TAG comments on On presenting the case for AI risk

TAG 12 Mar 2022 1:18 UTC
1 point

Why would a program that’s been built with goal function A suddenly switch over to using goal function B just because it’s become smart enough to understand goal function B

Why would a programme have a goal function that’s complete separate from everything else? Our current most advanced AIs don’t. If it did, why would you want one implementation of human semantics in the goal function, and another one in the implementation function? Why reduplicate the effort?

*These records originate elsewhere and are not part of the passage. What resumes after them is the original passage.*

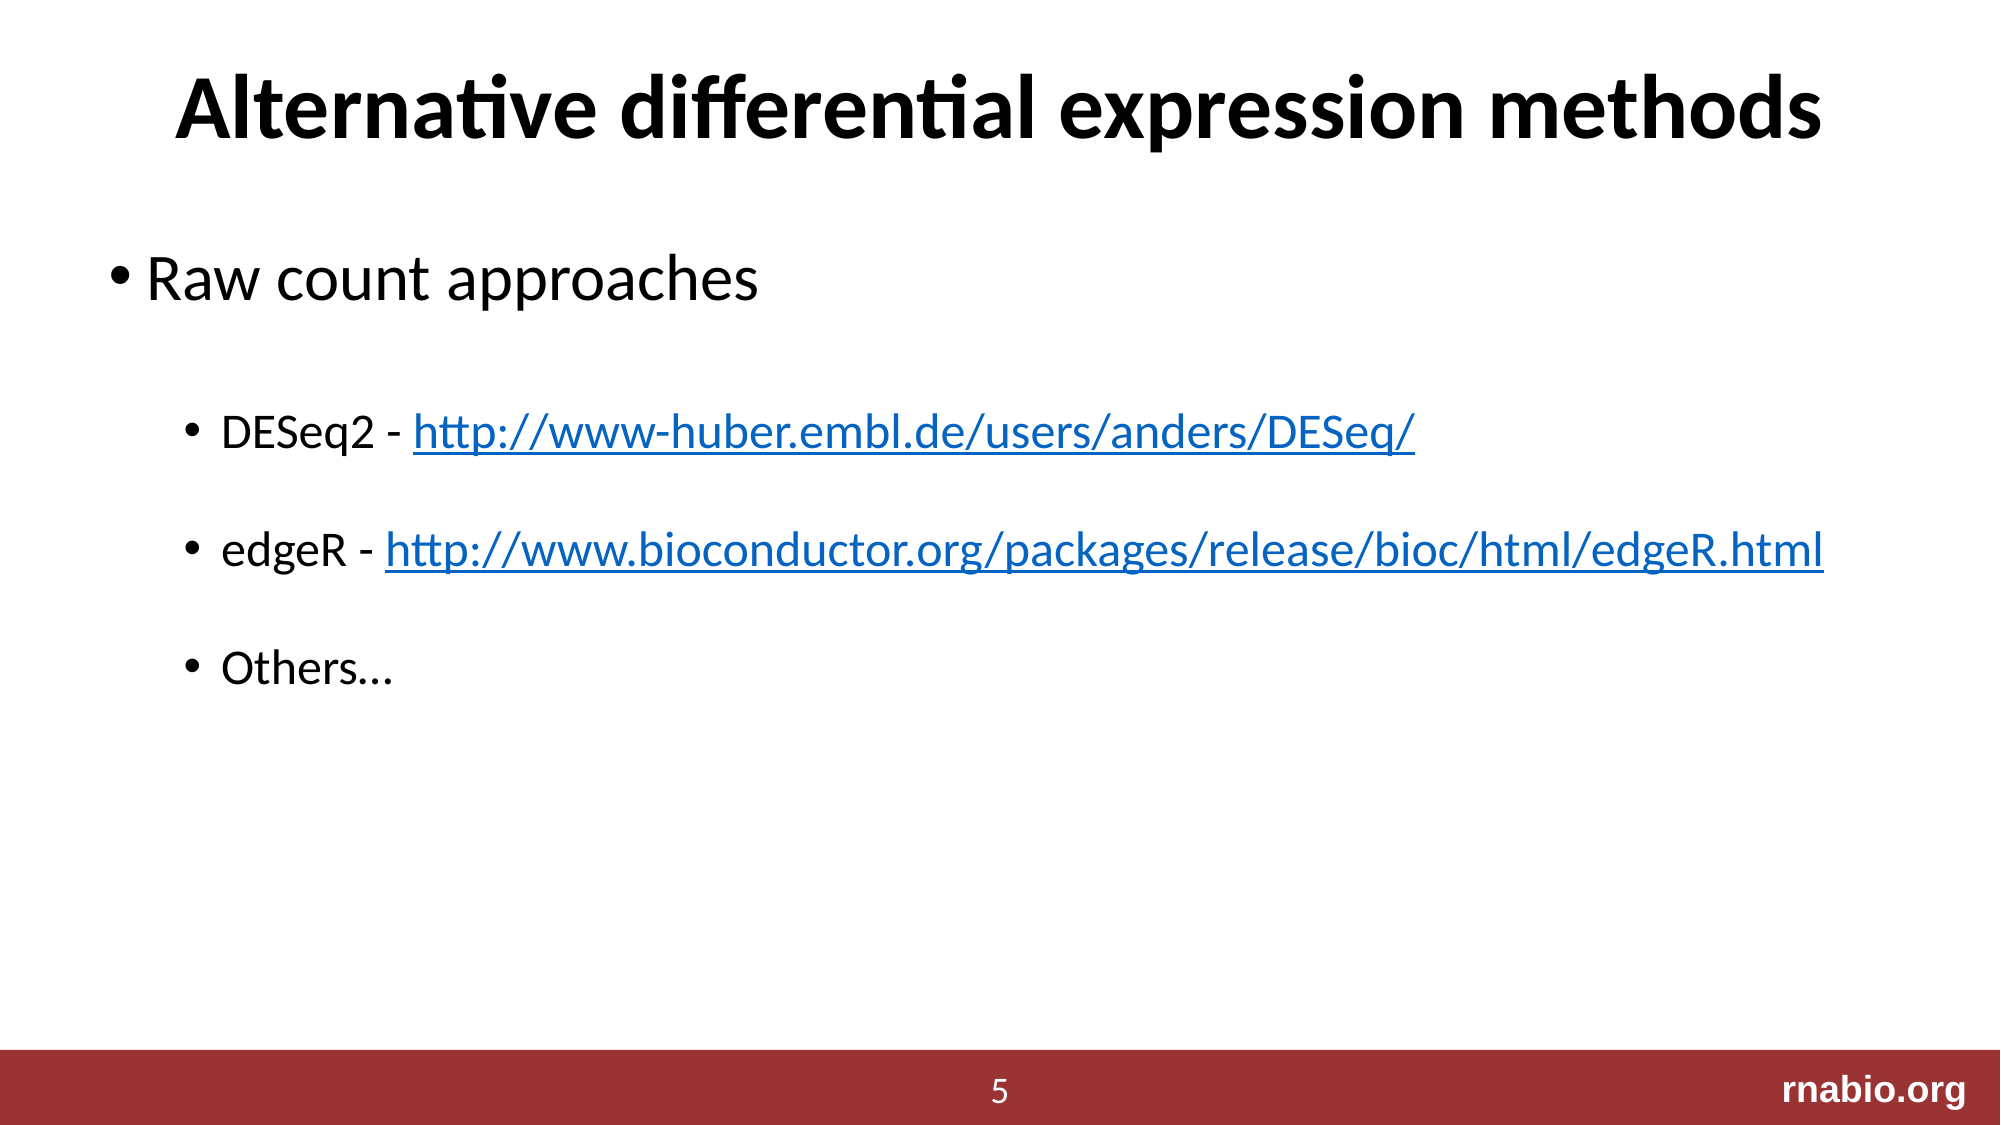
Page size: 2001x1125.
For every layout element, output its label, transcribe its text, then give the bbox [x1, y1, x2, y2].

title Alternative differential expression methods [137, 0, 1863, 218]
list Raw count approaches DESeq2 - http://www-huber.embl.de/users/anders/DESeq/ edgeR - http://www.bioconductor.org/packages/release/bioc/html/edgeR.html Others… [93, 235, 1863, 949]
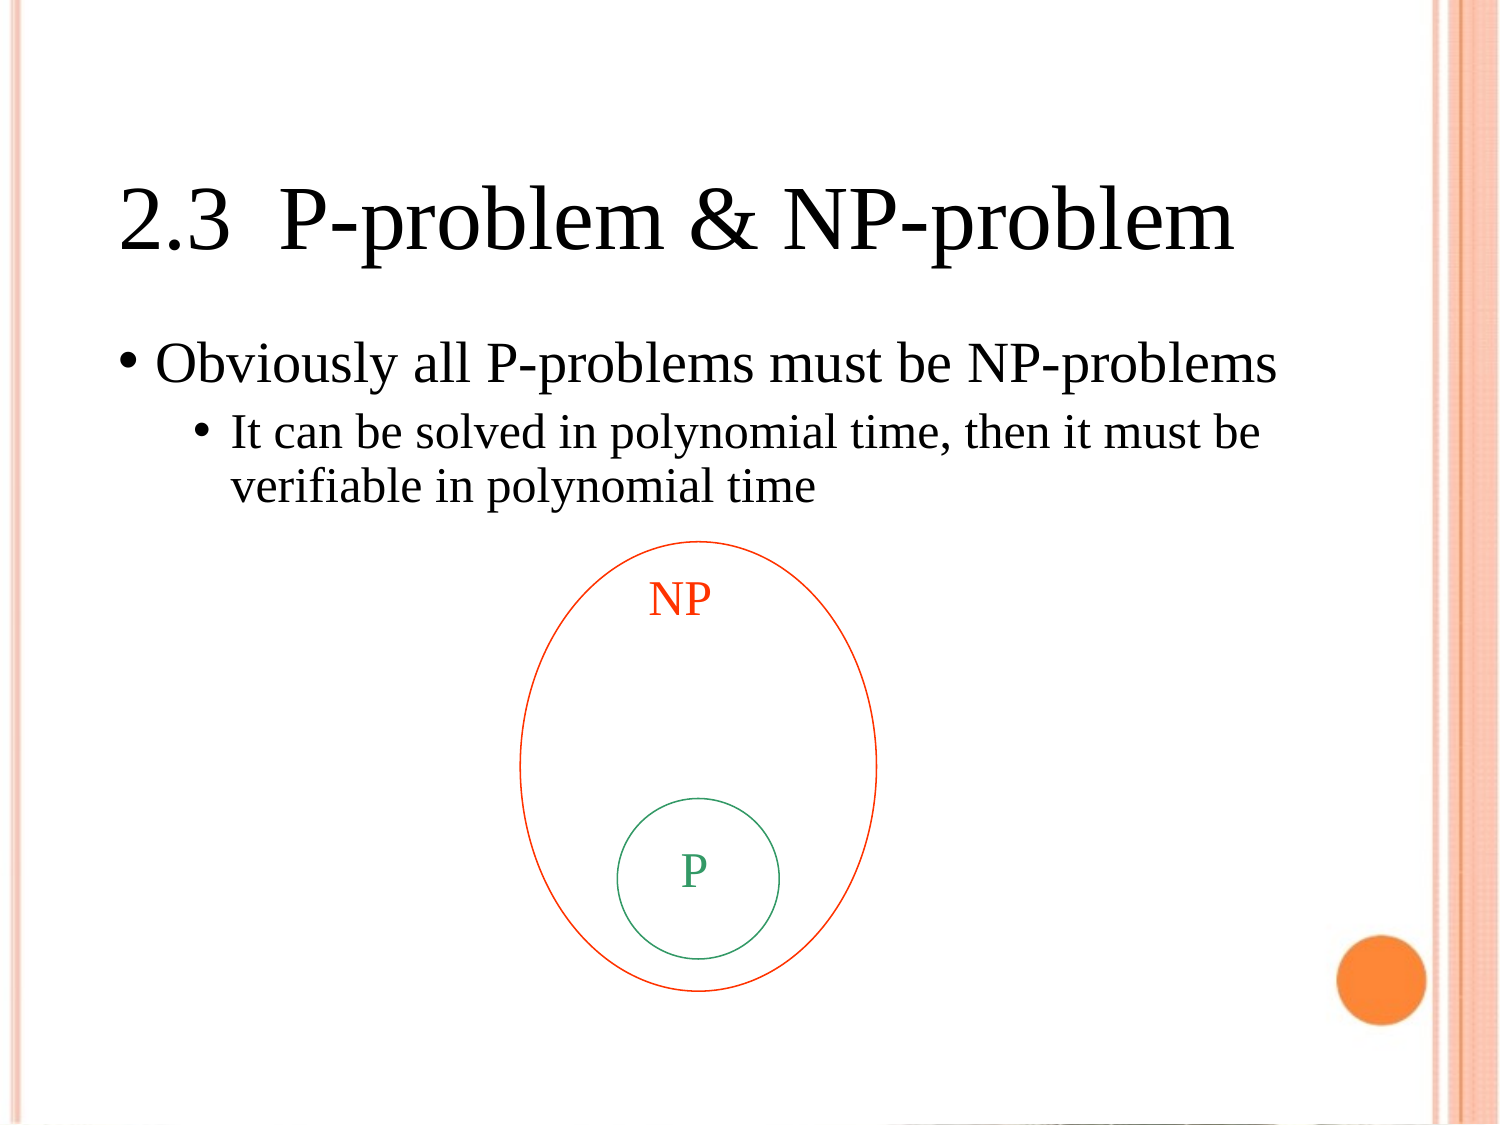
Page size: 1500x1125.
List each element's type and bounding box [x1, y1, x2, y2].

- DaemonicSigil 12 Mar 2022 1:51 UTC
  1 point
  Parent
  What are you taking to be the current most advanced AIs? If it’s something like GPT-3, then the goal function is just to maximize log(probability assigned to the actual next token). This is separate from the rest of the network, though information flows back and forth. (Forwards because the network chooses the probabilities, and backwards though of back-propagation of gradients.) My point here is that GPT-N is not going to suddenly decide “hey, I’m going to use cos(product of all networks outputs together) as my new goal function”.

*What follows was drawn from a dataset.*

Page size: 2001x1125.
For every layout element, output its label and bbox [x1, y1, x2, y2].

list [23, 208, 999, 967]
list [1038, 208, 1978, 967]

  - TAG 13 Mar 2022 17:42 UTC
    1 point
    Parent
    What I mean by a goal function is something thar, if changed, without changing anything else, will cause a general purpose AI to do something different. What I don’t mean is the vacuous sense in which a toaster has the goal of making toast. A toaster is not going to suddenly start boiling water, but that is because of its limitations, not because of a goal.
    
    My point here is that GPT-N is not going to suddenly decide “hey, I’m going to use cos(product of all networks outputs together) as my new goal function”.
    
    The idea isn’t that goal functions don’t set goals (where they really exist). The idea is that if you have a very specific GF that’s programmed on plain English, it’s perverse to do instantiate using a poorer NL module than is otherwise available.